I wonder how many government dbs store passwords in plaintext…
Also, these guys sound like sociopaths. I bet some of their peers felt constant discomfort and threat just being near them.
jongjong 11 hours ago
This makes sense but also an employee who is dishonest is also a security risk; fired or not.
It's ridiculous that companies don't seem to care about ethics. They never seem to select candidates based on proven ethics. They don't even ask any such questions.

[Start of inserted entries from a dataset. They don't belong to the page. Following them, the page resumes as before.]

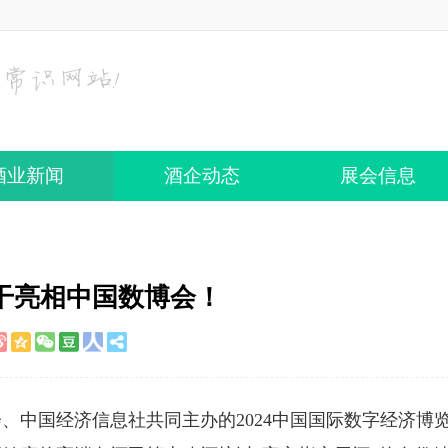
酒业新闻
酒企动态
展会信息
干亮相中国数博会！
会、中国经济信息社共同主办的2024中国国际数字经济博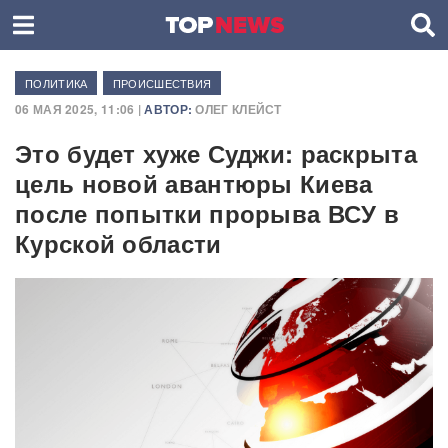
ПОЛИТИКА
ПРОИСШЕСТВИЯ
06 МАЯ 2025, 11:06 |
АВТОР:
ОЛЕГ КЛЕЙСТ
Это будет хуже Суджи: раскрыта
цель новой авантюры Киева
после попытки прорыва ВСУ в
Курской области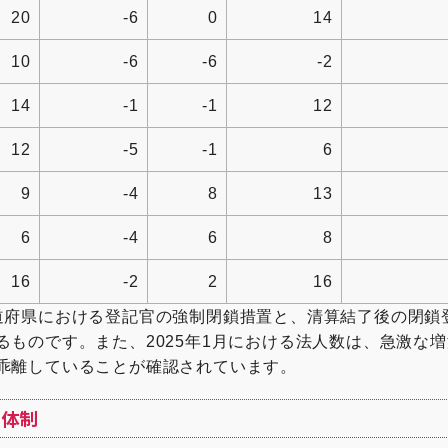
20
-6
0
14
10
-6
-6
-2
14
-1
-1
12
12
-5
-1
6
9
-4
8
13
6
-4
6
8
16
-2
2
16
道府県における登記官の強制閉鎖措置と、清算結了後の閉鎖
るものです。また、2025年1月における法人数は、急激な
乖離していることが確認されています。
援体制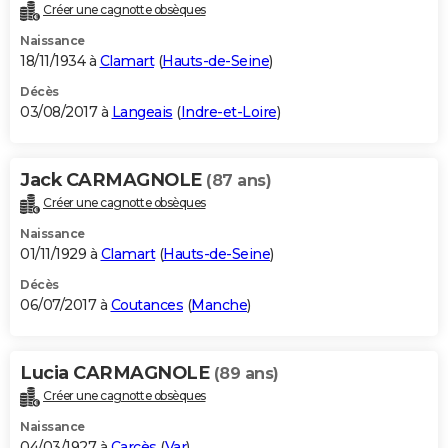
Créer une cagnotte obsèques
Naissance
18/11/1934 à
Clamart
(
Hauts-de-Seine
)
Décès
03/08/2017 à
Langeais
(
Indre-et-Loire
)
Jack CARMAGNOLE
(87 ans)
Créer une cagnotte obsèques
Naissance
01/11/1929 à
Clamart
(
Hauts-de-Seine
)
Décès
06/07/2017 à
Coutances
(
Manche
)
Lucia CARMAGNOLE
(89 ans)
Créer une cagnotte obsèques
Naissance
04/03/1927 à
Carcès
(
Var
)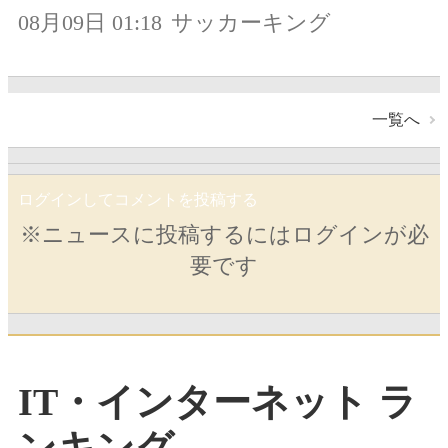
08月09日 01:18
サッカーキング
一覧へ
ログインしてコメントを投稿する
※ニュースに投稿するにはログインが必
要です
IT・インターネット ラ
ンキング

For example, I've been in at least 2 situations where I had the ability to inflict major damage to companies which had treated me very poorly and I could have legally gotten away completely whilst doing variants of 'the wrong thing' and profiting but I didn't do it because I have principles. Unfortunately it seems that few people do nowadays. Leaders are fooling themselves if they think they can completely factor out ethics and make it all about aligning incentives. Incentive alignment creates its own problems as this alignment requires constant maintenance and it's both expensive and detrimental in the long run. These people will tend to sabotage every aspect of their responsibilities which isn't directly measured... In order to gain leverage. It's not clever. It's crooked. Should not be rewarded.

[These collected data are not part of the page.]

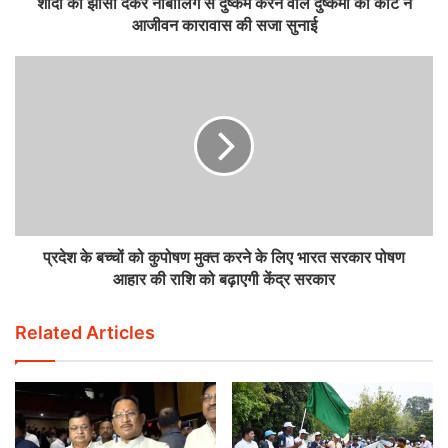
शादी का झांसा देकर नाबालिग से दुष्कर्म करने वाले दुष्कर्मी को कोर्ट ने
आजीवन कारावास की सजा सुनाई
प्रदेश के बच्चों को कुपोषण मुक्त करने के लिए भारत सरकार पोषण
आहार की राशि को बढ़ाएगी केंद्र सरकार
Related Articles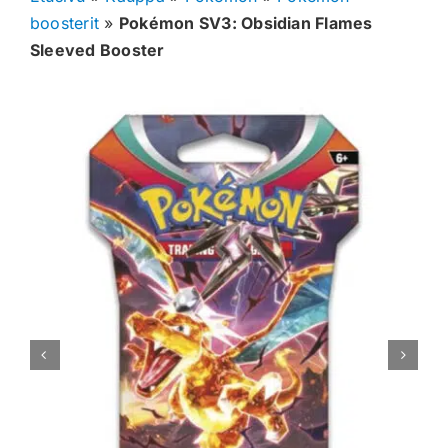
boosterit
»
Pokémon SV3: Obsidian Flames
Muut keräilykortit
Sleeved Booster
Tarvikkeet
Blind Boksit
Ennakot
Greidatut kortit
Irtokortit
Rip & Ship
Greidauspalvelu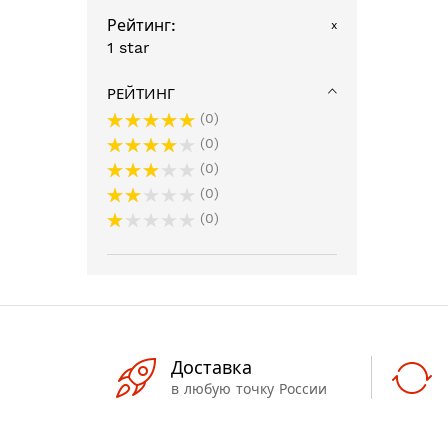
Рейтинг
x
1 star
РЕЙТИНГ
0
0
0
0
0
Доставка
в любую точку России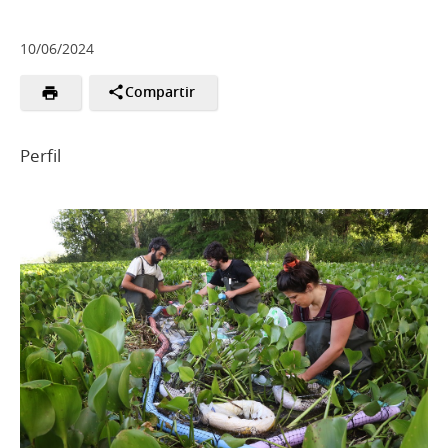
10/06/2024
Compartir
Perfil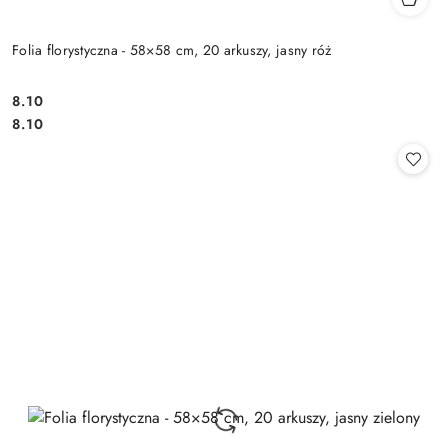
Folia florystyczna - 58×58 cm, 20 arkuszy, jasny róż
8.10
Cena:
Cena:
8.10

My experience as a software developer is that managers alway have lots of blind spots and the wrong people will take advantage of all of them, even when it negatively impacts the company.
ck2 14 hours ago
imagine the delete-fest the current whitehouse is going to do in a few years
all with pardons waiting so they can't be convicted
they might not even wait a few years
Tangurena2 13 hours ago
"Legal Eagle" has a new video about this. The administration's viewpoint is that the Presidential Records Act is unconstitutional, plus the President owns every document, so he can't be forced to return anything because it belongs to him.
chinathrow 12 hours ago
They might not leave, at all.
whatever1 8 hours ago
Oh no, the workers have power!
mordae 21 minutes ago
My first thought. I was browsing comments to see if everyone from the US did their mandatory bootlicking and yes, they did. Of course they did.
People are weird. Their government is strongarming half the world at the moment and they do not pause and go "wait, does this mean that if we unionize we can threaten to wipe all the databases unless?"